[Opening AVAILABLE DATA section]

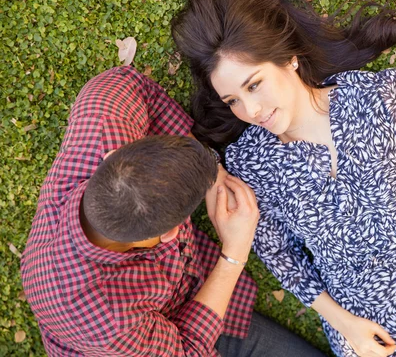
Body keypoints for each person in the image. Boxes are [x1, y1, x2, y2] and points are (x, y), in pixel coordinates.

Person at [171, 0, 396, 357]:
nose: (251, 109)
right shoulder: (251, 164)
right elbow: (280, 255)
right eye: (232, 100)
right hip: (367, 336)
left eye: (254, 84)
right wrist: (342, 322)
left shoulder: (379, 97)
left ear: (288, 59)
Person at [20, 66, 326, 357]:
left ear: (115, 154)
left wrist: (213, 172)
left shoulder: (104, 122)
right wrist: (234, 253)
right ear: (168, 234)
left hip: (182, 295)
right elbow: (190, 349)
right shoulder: (105, 320)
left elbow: (131, 84)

[Closing AVAILABLE DATA section]

The copy must include every record exactly and none of the pictures.

* SOLUTION TO THE EXERCISE:
Body keypoints for each person in the image. Boxes are [x1, y1, x2, y2] and points are (x, y), in pixel coordinates.

Person at [171, 0, 396, 357]:
nose: (251, 109)
right shoulder: (251, 164)
right elbow: (280, 255)
right eye: (232, 100)
right hip: (367, 336)
left eye: (254, 84)
right wrist: (342, 322)
left shoulder: (379, 97)
left ear: (288, 59)
Person at [20, 66, 326, 357]:
left ear: (115, 154)
left wrist: (213, 172)
left shoulder: (104, 122)
right wrist: (234, 253)
right ear: (168, 234)
left hip: (182, 295)
right elbow: (190, 349)
right shoulder: (105, 320)
left elbow: (131, 84)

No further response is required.